All new cabinets, 1" thick granite counter tops, all stainless appliances, recessed lighting, all new furniture, flat screen tv's, walk in shower, the master bedroom has been moved so there is a view of the ocean (from the second floor), tv mounted to the wall.  New artwork, wall paper. The changes literally took my breath away.  Units are going from 1980's style to 2013.  A master bedroom wall was moved so MBR is larger--I believe the space was gained by eliminating the tub because the guest bedroom doesn't appear to be any smaller.

There are 17 units to be upgraded and the upgrade can be accomplished in 6 weeks per unit according to Ron.

Ron does not yet have an estimate of the special assessment but at this time he indicated that will not be excessive like the $6k assessment at the Point at Poipu.  A majority of the costs will be covered by the reserve fees.   

Bottom line:  The Alii Kai II model unit I looked at makes the Point at Poipu units look like something between Motel 6-8.

(Remember, I am entitled to my biased opinion.)


Sterling


----------



## cowboy (Aug 20, 2012)

*Sweetwater @ Alii Kai II*

Do you know how to contact the owner of Sweetwater?
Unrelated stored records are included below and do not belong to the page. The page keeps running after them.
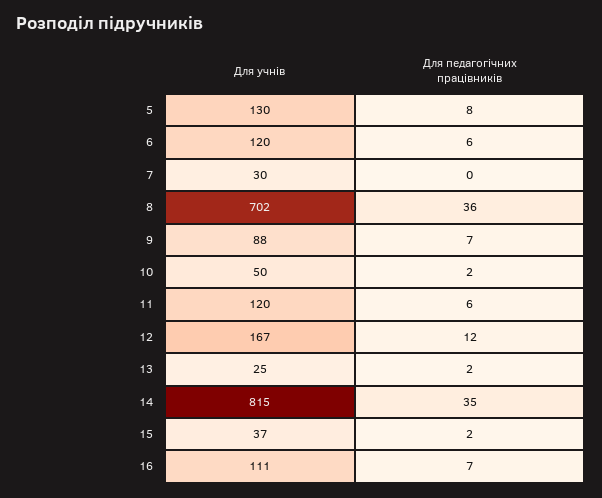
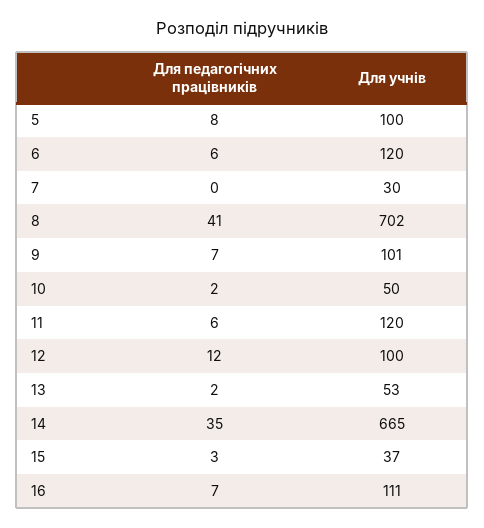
  {
    "Для учнів": {
-     "5": 130,
+     "5": 100,
      "6": 120,
      "7": 30,
      "8": 702,
-     "9": 88,
+     "9": 101,
      "10": 50,
      "11": 120,
-     "12": 167,
+     "12": 100,
-     "13": 25,
+     "13": 53,
-     "14": 815,
+     "14": 665,
      "15": 37,
      "16": 111
    },
    "Для педагогічних працівників": {
      "5": 8,
      "6": 6,
      "7": 0,
-     "8": 36,
+     "8": 41,
      "9": 7,
      "10": 2,
      "11": 6,
      "12": 12,
      "13": 2,
      "14": 35,
-     "15": 2,
+     "15": 3,
      "16": 7
    }
  }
Do you know the name of the individual that owns Sweetwater? The deed records show VRI to be the owner for tax purposes. Unable to get any information from them.


----------



## Kauai Kid (Aug 21, 2012)

Sorry, I have no info regarding the "owner" of sweetwater.  The owners are those who have a time-share deed to the property.,  Are you sure you aren't looking for the manager of Sweet Water?
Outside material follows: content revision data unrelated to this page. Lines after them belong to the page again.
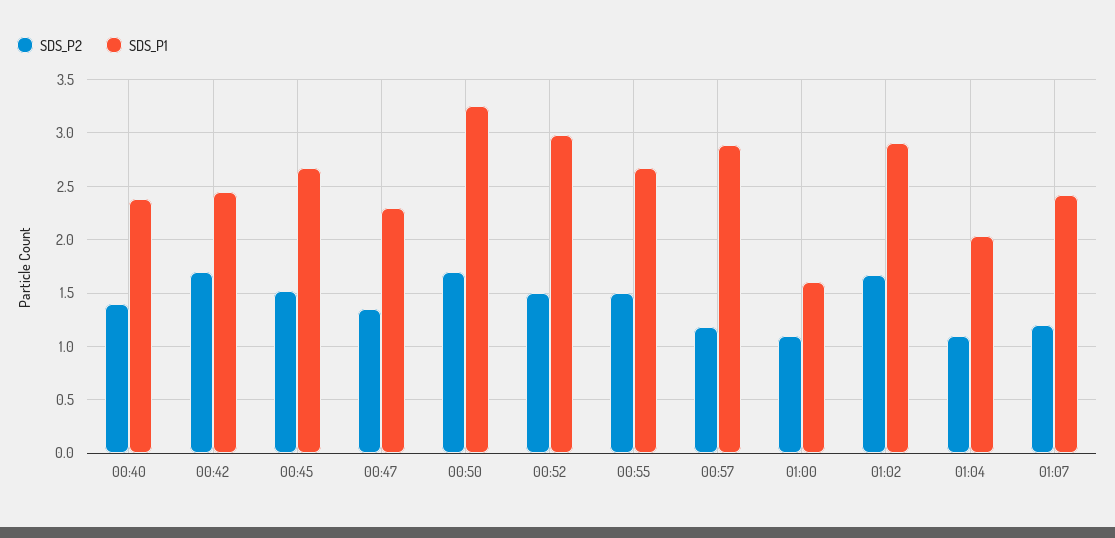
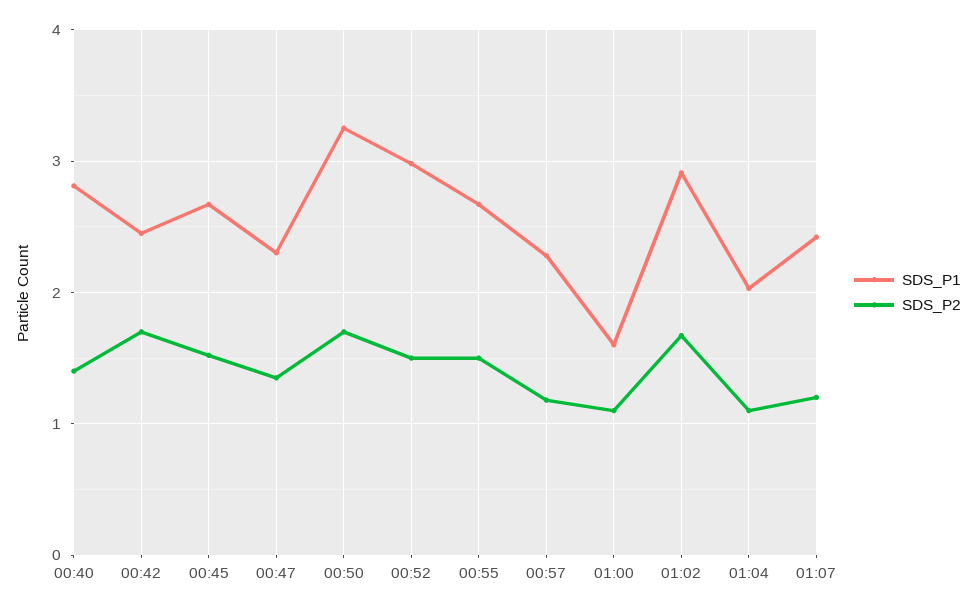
  {
    "SDS_P2": {
      "00:40": 1.4,
      "00:42": 1.7,
      "00:45": 1.5,
      "00:47": 1.4,
      "00:50": 1.7,
      "00:52": 1.5,
      "00:55": 1.5,
      "00:57": 1.2,
      "01:00": 1.1,
      "01:02": 1.7,
      "01:04": 1.1,
      "01:07": 1.2
    },
    "SDS_P1": {
-     "00:40": 2.4,
+     "00:40": 2.8,
      "00:42": 2.5,
      "00:45": 2.7,
      "00:47": 2.3,
      "00:50": 3.3,
      "00:52": 3,
      "00:55": 2.7,
-     "00:57": 2.9,
+     "00:57": 2.3,
      "01:00": 1.6,
      "01:02": 2.9,
      "01:04": 2,
      "01:07": 2.4
    }
  }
I'd give the front desk at Alii Kai a call--they may know  808-826-9988


Sterling


----------



## klpca (Aug 21, 2012)

Sterling, I just noticed that you mentioned that the remodel is for just 17 units. Do you know if these are the units that are managed by Grand Pacific? Thanks.


----------



## JeffW (Aug 21, 2012)

Kauai Kid said:


> ..There are 17 units to be upgraded and the upgrade can be accomplished in 6 weeks per unit according to Ron.
> ...



I wonder what the scheduling will look like:
- do it sequential, that's 2 full years
- do it in parallel, and you start to have multiple units unusable for 1 1/2 months at a time.

Either way, seems like a lot for seemingly popular resort.  While the changes are extensive, I wonder if having a larger crew might have reduced the upgrade time.

Jeff


----------



## Kauai Kid (Aug 21, 2012)

klpca said:


> Sterling, I just noticed that you mentioned that the remodel is for just 17 units. Do you know if these are the units that are managed by Grand Pacific? Thanks.
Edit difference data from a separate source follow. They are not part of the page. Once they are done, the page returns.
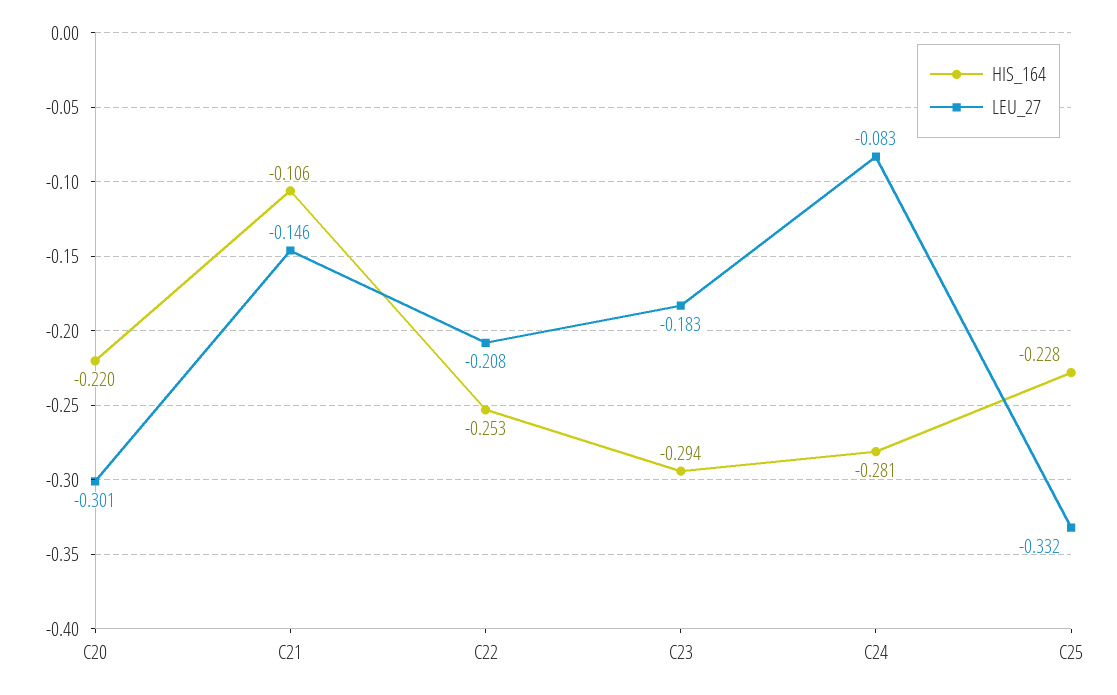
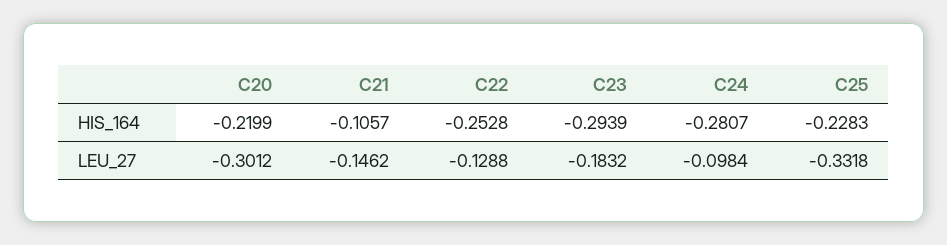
  {
    "HIS_164": {
      "C20": -0.2199,
      "C21": -0.1057,
      "C22": -0.2528,
      "C23": -0.2939,
      "C24": -0.2807,
      "C25": -0.2283
    },
    "LEU_27": {
      "C20": -0.3012,
      "C21": -0.1462,
-     "C22": -0.208,
+     "C22": -0.1288,
      "C23": -0.1832,
-     "C24": -0.083,
+     "C24": -0.0984,
      "C25": -0.3318
    }
  }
The remodeled units are all managed by Grand Pacific.  So far as I know, there is only one unit remodeled so far and I still haven't been notified as to the date and amount of the special assessment for the improvements.  Somewhere in the vicinity of $2-3k/wk I'm guessing.

Sterling


----------



## Kauai Kid (Aug 21, 2012)

JeffW said:


> I wonder what the scheduling will look like:
> - do it sequential, that's 2 full years
> - do it in parallel, and you start to have multiple units unusable for 1 1/2 months at a time.
> 
> ...



Date of completion would also be reduced if they'd determine the cost, get the assessments out to the owners, and start working on the units.  When I first called the assessment was to be posted the end of May, 2012.  At least the cost of the HD TV's keep decreasing with time.  $800 for a 60" LG Plasma here in Texas this last weekend.  That should reduce the assessment a little bit.

I hoped it would be ready for our next visit but I sure wouldn't bet on it now.

Sterling


----------



## cgeidl (Mar 8, 2013)

*Units not just remodeled but redone*

Even the sheetrock is coming off to redo electrical and plumbing. Six weeks seems very fast to me for what they are doing on Hawaii time. The salesman there told me the cost was about $150,000 per unit. Or $3 grand per week.With ahealthy reserve and to:annoyed:day's interest rates the assessment may be quite small and the increase in fees part of the cost.


----------